ABSTRACT
Corrosion protection of structures operating in seawater is usually provided by cathodic protection (CP) by sacrificial anodes, often in conjunction with protective organic coatings. However, these methods have some limitations. Organic coatings, when used without CP, can provide protection to steel only when intact and anodes not only significantly increase the overall mass of the structure, but also have to be replaced periodically.
An alternative corrosion mitigation method is the application of thermally sprayed metallic coatings, such as Al, Zn and ZnAl, which work as a barrier to corrosive environments when intact, and as an evenly distributed sacrificial anode when damaged.
In this work, the behavior of arc-sprayed ZnAl- and Al-coatings was investigated under two conditions – (i) full immersion in artificial seawater (ASTM D1141), and (ii) under droplets of artificial seawater. The first to simulate the immersed zone and the second to simulate above-surface splash zone conditions. The effectiveness of the coatings was evaluated using electrochemical techniques (OCP monitoring, dynamic polarization and LPR). Raman spectroscopy and SEM/EDX were employed to analyze corrosion products.
INTRODUCTION
A promising candidate for corrosion protection of steel structures operating in marine environments is the application of sacrificial, thermally sprayed (TS) coatings. Unlike organic coatings, sacrificial metallic layers provide protection not only when they remain intact (as a barrier layer), but also in case of a damage. 1 Even if steel is partially exposed, for instance as a result of a mechanical damage, TS coatings provide cathodic protection working as an evenly distributed anode.2 Moreover, in comparison to traditional galvanic anodes, TS coatings do not have to be replaced periodically and do not significantly increase the weight of the structure.

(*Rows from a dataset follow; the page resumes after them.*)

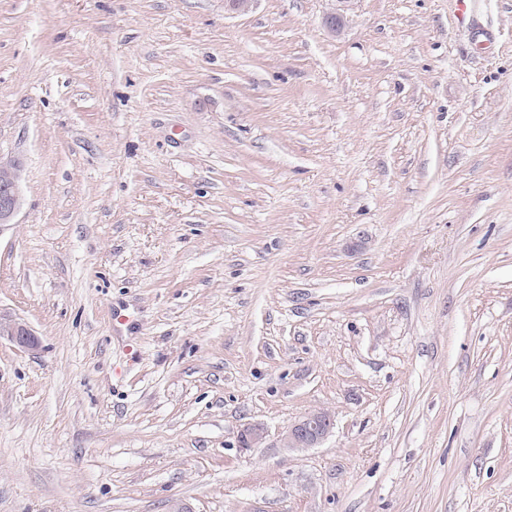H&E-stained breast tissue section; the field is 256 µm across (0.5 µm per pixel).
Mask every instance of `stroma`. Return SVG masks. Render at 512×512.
Listing matches in <instances>:
<instances>
[{
  "instance_id": "1",
  "label": "stroma",
  "mask_w": 512,
  "mask_h": 512,
  "mask_svg": "<svg viewBox=\"0 0 512 512\" xmlns=\"http://www.w3.org/2000/svg\"><path fill=\"white\" fill-rule=\"evenodd\" d=\"M0 153V512H512V0H0ZM22 173L23 165L19 158L0 153V227L15 223L23 208ZM0 336H11L21 347L35 348L38 345V339L30 329L18 322H5L0 317ZM333 417L326 411L309 413L294 423L283 434L281 447L287 451L315 448L330 433Z\"/></svg>"
}]
</instances>
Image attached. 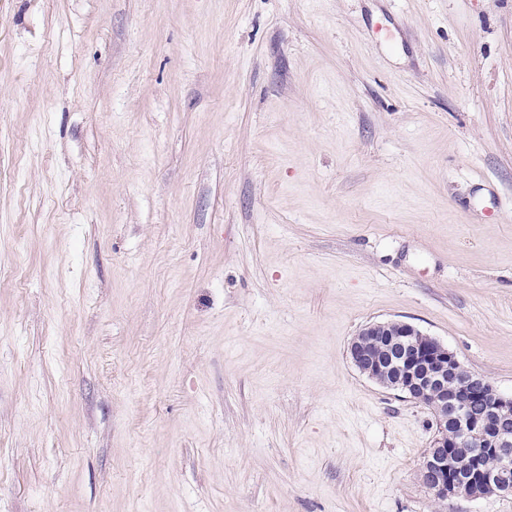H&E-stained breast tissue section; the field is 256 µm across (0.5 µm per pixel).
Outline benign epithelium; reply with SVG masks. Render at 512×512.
I'll return each instance as SVG.
<instances>
[{"instance_id": "7a95c632", "label": "benign epithelium", "mask_w": 512, "mask_h": 512, "mask_svg": "<svg viewBox=\"0 0 512 512\" xmlns=\"http://www.w3.org/2000/svg\"><path fill=\"white\" fill-rule=\"evenodd\" d=\"M349 355L361 373L432 410L436 431L420 477L437 499L512 494V395L466 372L447 346L404 321L366 326ZM451 448L472 449L469 478L456 474ZM487 455L496 457V467L485 466Z\"/></svg>"}]
</instances>
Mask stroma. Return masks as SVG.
I'll return each instance as SVG.
<instances>
[{"mask_svg":"<svg viewBox=\"0 0 512 512\" xmlns=\"http://www.w3.org/2000/svg\"><path fill=\"white\" fill-rule=\"evenodd\" d=\"M390 320L512 394V0H0V512H512ZM384 343L397 356L373 351ZM349 355L356 368L388 390L428 406L436 431L425 454L420 477L434 496L447 501L478 498L489 494H512V395L500 393L488 380L464 370L455 353L439 340L404 321L373 323L363 328L350 344ZM394 370L392 380L378 373ZM473 380L479 383L470 386ZM474 400L478 413L470 411ZM455 421L456 430L448 421ZM456 448H472L473 467L468 479L456 470ZM459 471L470 470L462 452H456ZM493 455L498 464L488 468L484 457Z\"/></svg>","mask_w":512,"mask_h":512,"instance_id":"35a3bbf8","label":"stroma"}]
</instances>
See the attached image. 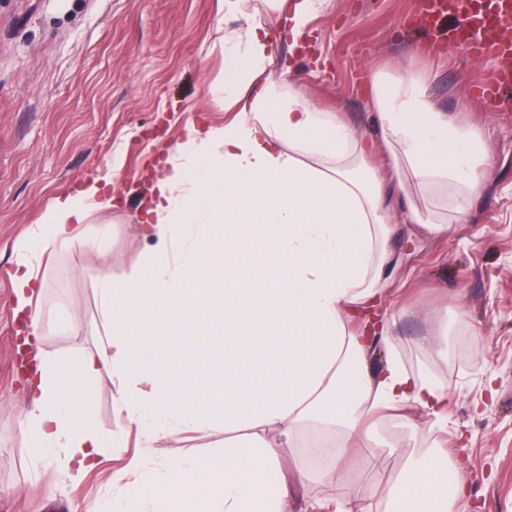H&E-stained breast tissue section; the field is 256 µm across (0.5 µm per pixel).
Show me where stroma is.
Here are the masks:
<instances>
[{
  "label": "stroma",
  "instance_id": "1",
  "mask_svg": "<svg viewBox=\"0 0 512 512\" xmlns=\"http://www.w3.org/2000/svg\"><path fill=\"white\" fill-rule=\"evenodd\" d=\"M419 8V0H325L308 25L295 79L306 99L342 112L369 138L379 163L386 146L369 105L375 72H426L434 106L486 133L489 162L478 168L485 191L469 222L440 234L399 224L394 248L402 263L380 305L389 342L407 366L433 362L422 347L439 339L426 315L432 307L468 357L444 376L447 428L416 411L413 434L392 432L400 452L379 454L369 468L354 454L348 480L314 462L311 433L283 443L288 512H336L356 495L368 512H385L381 487L407 455L437 440L465 461L468 493L451 512H512V105L475 90L495 60L428 34ZM238 26L219 13L218 0H0V512H117L124 493L113 472L190 461L224 439L220 430L152 438L149 428L125 422L104 372L83 409L112 447L77 482L60 476L65 457L33 464L19 428L29 319L17 310L12 276L16 249L49 203L111 172L114 206L92 208L87 220L91 228L111 225L107 246L46 252L35 267L45 285L35 304L41 339L34 352L94 350L104 335L96 278H130L153 247L137 231L141 196L189 127L220 128L231 118L212 89L224 80V36Z\"/></svg>",
  "mask_w": 512,
  "mask_h": 512
}]
</instances>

The most commonly used sacrificial coatings comprise Al, Zn and their alloys due to their greater electrochemical activity in aqueous media than the steel substrate to be protected. Test performed on thermally sprayed Zn in seawater revealed that the lifetime of the coating is approximately proportional to the thickness of the coating.3 Moreover, the protectiveness of the coating is associated with the formation of the corrosion products, which can hinder dissolution of the coating. An excellent corrosion performance of thermally sprayed aluminum (TSA) coatings in neutral environments is associated with its passive nature.4 A passive oxide film, which forms on the surface of aluminum works as an electrical insulator. 5 It prevents the movement of electrons (produced during anodic dissolution of the metal) from the metal to the oxide/solution interface, which results in the inhibition of cathodic reactions on the coating. Alloying Zn with Al can improve corrosion resistance properties of the coatings as ZnAl alloys combine high anodic efficiency of Zn and high passivity of Al.